Joy Harjo Wins Prestigious Wallace Stevens Award

September 15, 2015

Joy HarjoThe Academy of American Poets this year has awarded its highest honor, the Wallace Stevens Award, to Joy Harjo. The award is given “for proven mastery in the art of poetry.”

Academy of American Poets Chancellor Alicia Ostriker said: “Throughout her extraordinary career as poet, storyteller, musician, memoirist, playwright and activist, Joy Harjo has worked to expand our American language, culture, and soul. A Creek Indian and student of First Nation history, Harjo is rooted simultaneously in the natural world, in earth—especially the landscape of the American southwest—and in the spirit world. Aided by these redemptive forces of nature and spirit, incorporating native traditions of prayer and myth into a powerfully contemporary idiom, her visionary justice-seeking art transforms personal and collective bitterness to beauty, fragmentation to wholeness, and trauma to healing.”

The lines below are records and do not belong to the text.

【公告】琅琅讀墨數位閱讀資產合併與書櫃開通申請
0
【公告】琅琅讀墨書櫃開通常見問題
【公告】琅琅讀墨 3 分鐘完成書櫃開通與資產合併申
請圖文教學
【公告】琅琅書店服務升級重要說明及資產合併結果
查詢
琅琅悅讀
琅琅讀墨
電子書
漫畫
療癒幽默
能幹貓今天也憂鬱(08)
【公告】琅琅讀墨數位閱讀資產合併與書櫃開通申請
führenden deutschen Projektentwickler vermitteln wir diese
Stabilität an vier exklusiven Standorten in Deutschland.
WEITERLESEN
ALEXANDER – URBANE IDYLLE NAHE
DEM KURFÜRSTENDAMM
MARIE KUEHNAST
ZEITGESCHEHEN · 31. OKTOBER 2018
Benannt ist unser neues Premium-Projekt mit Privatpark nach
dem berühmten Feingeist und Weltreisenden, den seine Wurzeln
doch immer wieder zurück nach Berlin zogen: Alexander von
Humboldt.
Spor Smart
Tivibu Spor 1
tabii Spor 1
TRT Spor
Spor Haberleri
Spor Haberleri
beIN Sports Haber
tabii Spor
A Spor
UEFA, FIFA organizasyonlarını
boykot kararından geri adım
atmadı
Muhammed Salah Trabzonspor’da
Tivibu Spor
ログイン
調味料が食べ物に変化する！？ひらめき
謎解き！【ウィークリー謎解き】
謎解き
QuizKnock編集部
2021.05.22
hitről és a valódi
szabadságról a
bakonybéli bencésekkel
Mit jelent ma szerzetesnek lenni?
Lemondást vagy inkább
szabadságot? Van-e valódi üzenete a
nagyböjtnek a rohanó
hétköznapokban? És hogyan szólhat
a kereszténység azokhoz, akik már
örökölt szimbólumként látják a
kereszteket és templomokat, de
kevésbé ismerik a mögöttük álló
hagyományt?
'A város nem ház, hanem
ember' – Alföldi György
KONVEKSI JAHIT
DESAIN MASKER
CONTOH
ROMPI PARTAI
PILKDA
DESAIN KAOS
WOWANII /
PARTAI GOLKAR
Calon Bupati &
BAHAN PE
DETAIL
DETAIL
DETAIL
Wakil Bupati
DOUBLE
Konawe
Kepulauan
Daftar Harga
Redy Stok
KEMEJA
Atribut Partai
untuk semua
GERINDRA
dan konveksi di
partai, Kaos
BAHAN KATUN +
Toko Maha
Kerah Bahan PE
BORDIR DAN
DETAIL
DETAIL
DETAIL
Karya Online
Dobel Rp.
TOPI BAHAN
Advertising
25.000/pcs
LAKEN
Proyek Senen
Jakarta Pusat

Harjo is the author of seven books of poetry, including How We Became Human: New and Selected Poems and A Map to the Next World, as well as a memoir, Crazy Brave. Her memoir was honored with the 2013 PEN Center USA literary prize for creative nonfiction. In addition, she has received the PEN Open Book Award, the American Indian Distinguished Achievement in the Arts Award, the William Carlos Williams Award from the Poetry Society of America, and fellowships from the National Endowment for the Arts, the Arizona Commission on the Arts, and the Witter Bynner Foundation.

Harjo, in an interview after hearing she’d won, said, “I am deeply, deeply moved … and honored. I feel like it’s a doorway for Native writers, poets and women. Not many women have won this award and no Natives. I am stunned.”

Her new book, Conflict Resolution for Holy Beings, comes out this month from W.W. Norton.

In addition to the news of the Wallace Stevens Award, the academy announced that Kevin Young’s Book of Hours won the $25,000 Lenore Marshall poetry prize for the year’s best collection, and Marie Howe was given a $25,000 academy fellowship.